START Source data
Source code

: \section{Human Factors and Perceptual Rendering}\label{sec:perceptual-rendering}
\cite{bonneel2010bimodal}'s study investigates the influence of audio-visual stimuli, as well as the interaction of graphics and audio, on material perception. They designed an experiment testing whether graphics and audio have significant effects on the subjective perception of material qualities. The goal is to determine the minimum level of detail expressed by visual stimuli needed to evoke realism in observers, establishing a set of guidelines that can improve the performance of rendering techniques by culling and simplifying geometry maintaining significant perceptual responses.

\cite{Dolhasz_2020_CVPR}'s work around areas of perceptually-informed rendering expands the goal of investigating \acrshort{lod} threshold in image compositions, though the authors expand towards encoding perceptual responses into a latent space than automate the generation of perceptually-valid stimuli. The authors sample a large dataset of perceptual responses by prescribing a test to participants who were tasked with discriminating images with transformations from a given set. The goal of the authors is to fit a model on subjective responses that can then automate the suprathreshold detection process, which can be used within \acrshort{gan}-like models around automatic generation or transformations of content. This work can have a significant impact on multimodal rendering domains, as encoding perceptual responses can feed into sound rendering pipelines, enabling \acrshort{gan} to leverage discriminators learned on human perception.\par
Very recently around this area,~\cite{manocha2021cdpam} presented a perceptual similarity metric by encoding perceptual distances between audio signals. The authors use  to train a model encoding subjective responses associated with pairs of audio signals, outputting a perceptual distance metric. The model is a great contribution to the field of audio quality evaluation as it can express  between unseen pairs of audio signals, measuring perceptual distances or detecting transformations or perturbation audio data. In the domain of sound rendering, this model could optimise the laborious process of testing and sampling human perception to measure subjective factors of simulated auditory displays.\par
END Source data
START Source data
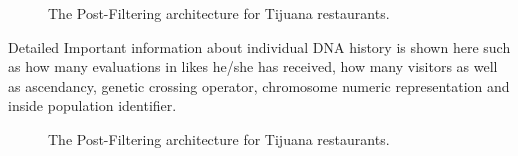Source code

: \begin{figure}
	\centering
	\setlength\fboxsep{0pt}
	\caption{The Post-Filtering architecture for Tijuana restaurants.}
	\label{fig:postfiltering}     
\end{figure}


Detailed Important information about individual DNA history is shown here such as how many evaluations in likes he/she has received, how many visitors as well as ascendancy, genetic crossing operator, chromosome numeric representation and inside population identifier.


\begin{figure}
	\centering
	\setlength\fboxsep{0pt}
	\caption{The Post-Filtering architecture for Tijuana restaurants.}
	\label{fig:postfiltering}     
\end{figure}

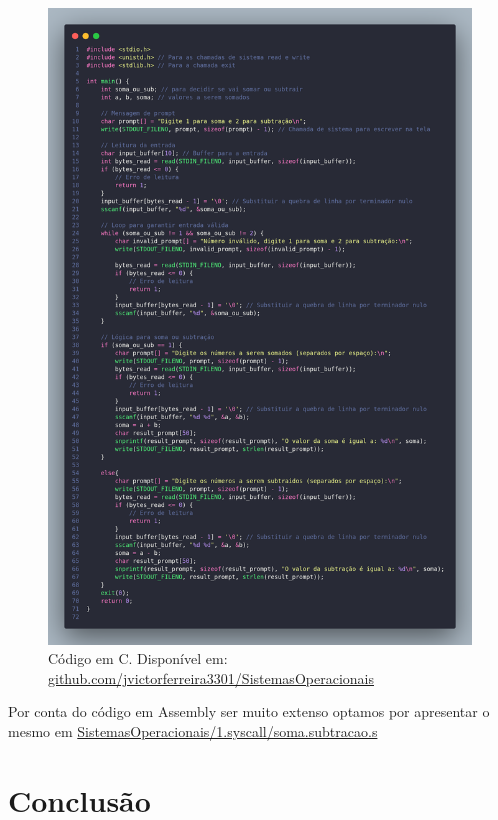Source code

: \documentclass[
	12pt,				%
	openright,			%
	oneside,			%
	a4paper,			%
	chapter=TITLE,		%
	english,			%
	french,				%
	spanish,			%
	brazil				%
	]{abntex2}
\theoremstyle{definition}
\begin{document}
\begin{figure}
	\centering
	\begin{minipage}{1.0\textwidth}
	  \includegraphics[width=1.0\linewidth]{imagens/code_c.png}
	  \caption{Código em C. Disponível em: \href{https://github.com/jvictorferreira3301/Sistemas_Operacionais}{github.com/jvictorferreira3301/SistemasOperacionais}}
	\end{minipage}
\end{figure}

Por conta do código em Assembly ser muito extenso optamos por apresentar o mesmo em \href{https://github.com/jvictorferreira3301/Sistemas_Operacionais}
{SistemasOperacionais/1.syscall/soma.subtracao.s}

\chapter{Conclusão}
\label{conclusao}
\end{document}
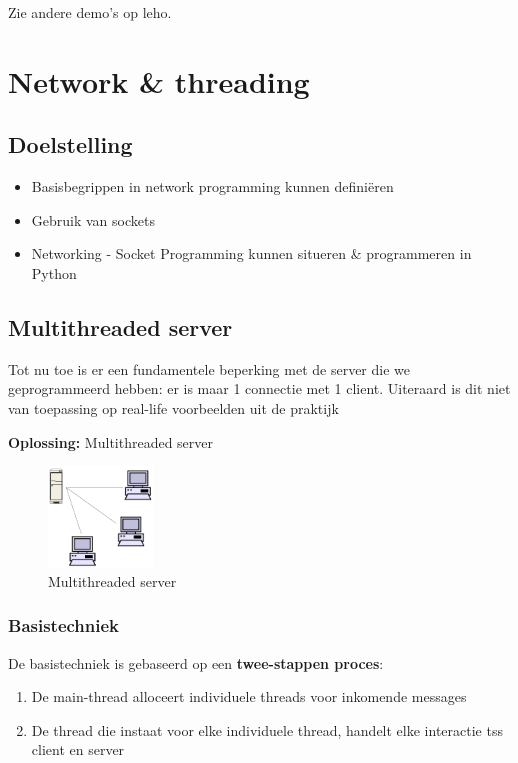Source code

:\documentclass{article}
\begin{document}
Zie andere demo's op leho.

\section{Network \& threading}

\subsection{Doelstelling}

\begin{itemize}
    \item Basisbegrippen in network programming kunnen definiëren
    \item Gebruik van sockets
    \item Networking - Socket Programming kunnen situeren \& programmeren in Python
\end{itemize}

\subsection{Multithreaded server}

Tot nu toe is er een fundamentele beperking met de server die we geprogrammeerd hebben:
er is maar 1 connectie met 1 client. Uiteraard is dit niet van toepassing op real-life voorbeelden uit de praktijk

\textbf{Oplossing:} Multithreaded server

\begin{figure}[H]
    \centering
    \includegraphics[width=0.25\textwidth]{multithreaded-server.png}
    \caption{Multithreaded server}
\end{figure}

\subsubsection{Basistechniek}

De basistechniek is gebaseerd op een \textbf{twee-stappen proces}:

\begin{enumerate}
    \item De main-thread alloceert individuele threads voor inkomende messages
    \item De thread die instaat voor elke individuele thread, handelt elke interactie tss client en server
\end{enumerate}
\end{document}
END Source data
## What the task asks
Count the lines in the records above that contain the word "kunnen", and reply with that number alone.

## Task solution
2